Manny Pacquiao: Is It Time For Him To Move Up In Weight?
27.11.06 - By Onur Tezucar: After watching Juan Manuel Marquez systematically break down Pilipino Jimrex Jaca, a fighter who I personally consider to be a poor man’s Pacquiao, a question arose in my head that I feel deserves more attention, namely, is it time that Manny Pacquiao move up in weight-class? To me, the answer unequivocally is, yes. Marquez, though, impressive, looked a step slower, while sustaining too much punishment from Jaca, who is slower and lighter punching than Pacman.
Article posted on 27.11.2006
With the weight issues of Morales receiving large amounts of publicity, something that may have flown under the radar a bit is Pacquiao’s own weight struggles. Something tat many people failed to notice, however, is that Pacquiao weighed in at 144 lbs the day of the rubber match with Morales, which tells me there was a great deal of re-hydration occurring after the weight in. In comparison, at 33, a totally filled out Juan Manuel Marquez was a mere 136 lbs on the night of his fight with Jaca, last Saturday night.
In spring of 2007, the weight variable should be similar, putting Pacquiao almost two weight classes above Marquez on fight night, rendering Pacman far too physically imposing for the aging reflex challenged Marquez to handle in the present day.
Two years ago, Pacquiao’s right hand was virtually non existent. Whereas, presently not only is the right a serious weapon, but counter punching utilizing the right has made Pacman more a complete fighter. What a difference two years make. This fight, Marquez vs. Pacquiao, would not be competitive this time around, at least from my perspective.
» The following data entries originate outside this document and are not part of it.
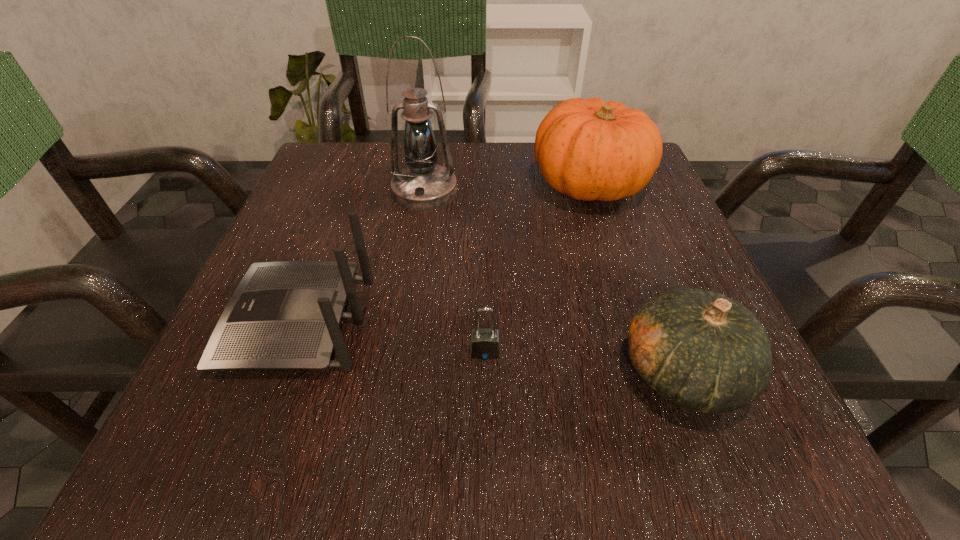
The image size is (960, 540). Find the location of `oil lamp that is at the far edge`. oil lamp that is at the far edge is located at coordinates (423, 185).

What are the coordinates of `pumpkin at the far edge` in the screenshot? It's located at (589, 149).

Where is `object located in the near edge section of the desktop`? The width and height of the screenshot is (960, 540). object located in the near edge section of the desktop is located at coordinates (706, 352).

Where is `object located in the left edge section of the desktop`? This screenshot has height=540, width=960. object located in the left edge section of the desktop is located at coordinates click(x=283, y=315).

Find the location of a particular element. pumpkin at the right edge is located at coordinates (589, 149).

Where is `gourd that is at the right edge`? The image size is (960, 540). gourd that is at the right edge is located at coordinates (706, 352).

Locate an element on the screen. object present at the far right corner is located at coordinates pyautogui.click(x=589, y=149).

This screenshot has height=540, width=960. Find the location of `object positioned at the near right corner`. object positioned at the near right corner is located at coordinates (706, 352).

Where is `vacant space at the far edge of the desktop`? vacant space at the far edge of the desktop is located at coordinates (475, 166).

I want to click on vacant space at the near edge, so click(x=463, y=453).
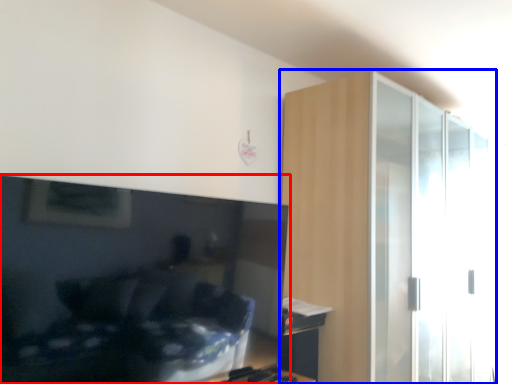
Question: Among these objects, which one is nearest to the camera, television (highlighted by a red box) or dresser (highlighted by a blue box)?

Choices:
 (A) television
 (B) dresser

Answer: (A)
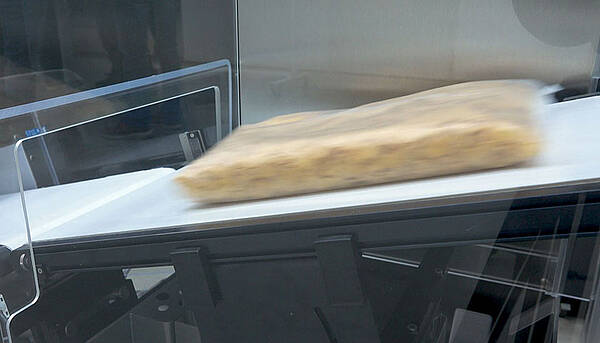
Find the location of a particular element. This screenshot has width=600, height=343. glass is located at coordinates (132, 28), (12, 265), (518, 274).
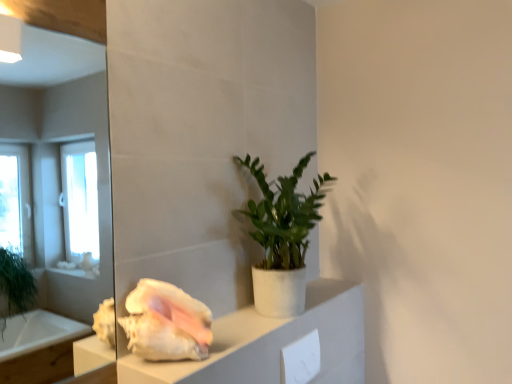
Question: Considering their positions, is green matte plant at center located in front of or behind white matte cabinet at center?

Choices:
 (A) behind
 (B) front

Answer: (A)

Question: From the image's perspective, is green matte plant at center located above or below white matte cabinet at center?

Choices:
 (A) above
 (B) below

Answer: (A)

Question: Estimate the real-world distances between objects in this image. Which object is farther from the green matte plant at center?

Choices:
 (A) white glossy seashell at lower left
 (B) white matte cabinet at center

Answer: (A)

Question: Which of these objects is positioned closest to the white glossy seashell at lower left?

Choices:
 (A) white matte cabinet at center
 (B) green matte plant at center

Answer: (A)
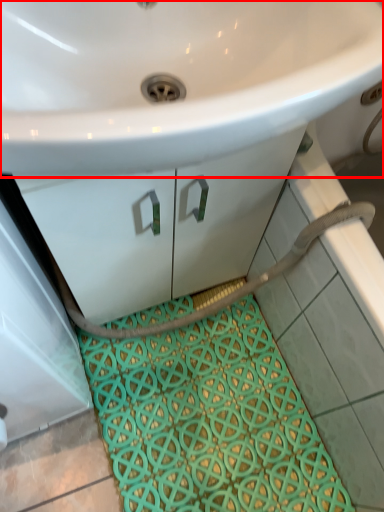
Question: From the image, what is the correct spatial relationship of sink (annotated by the red box) in relation to bath mat?

Choices:
 (A) left
 (B) right

Answer: (A)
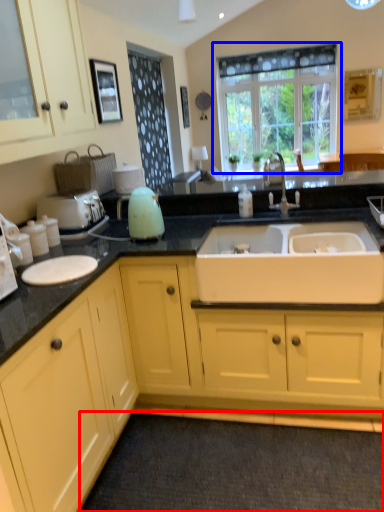
Question: Among these objects, which one is nearest to the camera, plain (highlighted by a red box) or window (highlighted by a blue box)?

Choices:
 (A) plain
 (B) window

Answer: (A)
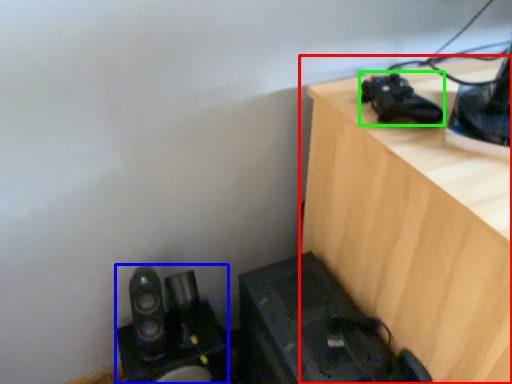
Question: Which object is the farthest from furniture (highlighted by a red box)? Choose among these: equipment (highlighted by a blue box) or shoe (highlighted by a green box).

Choices:
 (A) equipment
 (B) shoe

Answer: (A)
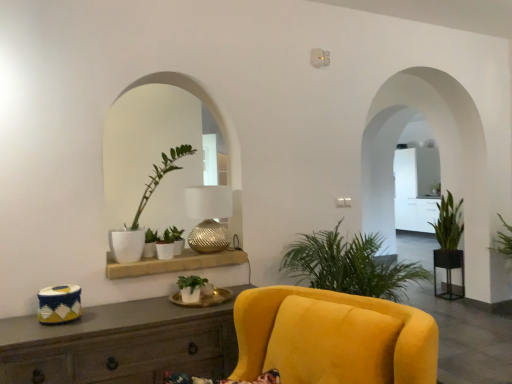
The height and width of the screenshot is (384, 512). In order to click on free space to the left of green matte plant at center, arranged as the sixth houseplant when viewed from the back in this screenshot , I will do `click(158, 303)`.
The most despicable match-up that continually is brought up in conversation is Pacquiao vs. Barrera. I don’t understand the concept of an aging Marco Antonio Barrera miraculously avenging a defeat in which he was knocked down twice while virtually losing every round, against a younger fighter who is bigger, stronger, faster and more technically polished then two years ago.
It just doesn’t make any sense to me. Now allow me to paint a different picture. Get your riot gear ready because it’s Brazil vs. Philippines, Acelino Freitas vs. Manny Pacquiao. Freitas, relatively fresh at 31 has been hinting towards coming out of retirement, is a rock star in his native count, as is Pacquiao. Freitas is a dynamic straight ahead, all action power puncher, as is Pacquiao. Freitas weighs about 145 lbs on fight night, as does Pacquiao. This fight would produce a tremendous amount of pay-per-view buys, while providing the peaking Pacquiao the challenge he needs.
The potential money put on the Brazilians table surely could lure him back into the ring, this uniting two fanatical nations, supporting their respected fighters, in an event of epic portions. Diego Corrales, Jose Luis Castillo and Joel Casamayor are some other names that fight close to Pacquiao’s fight night weight and are far more explosive pay-per-view match-ups than Marquez or Barrera.
The bottom-line is this: Erik Morales for the past two years was looked at as one of the largest imposing Junior Lightweights in the business, with his size being the main distinct advantage in many of his fights. In his final bout against Pacquiao, Manny looked and literally was for the first time the bigger fighter, at 144 lbs compared to Morales, who weighed in at 139 lbs on fight night.
It was something very visually evident, as I looked at both fighters. If Manny can continue to progress at heavier weights, why not fathom huge pay day fights at higher weight classes while satisfying fans as well. After all, aren’t situations like this what made Sugar Ray Robinson legendary for fighting a heavier Jake Lamotta, or Evander Holyfield seeking new challenges by stepping up from Cruiserweight to very undersized Heavyweight?
From the way I see it, it’s moves like this that can define a fighter’s career and raise their profiles from great to legendary.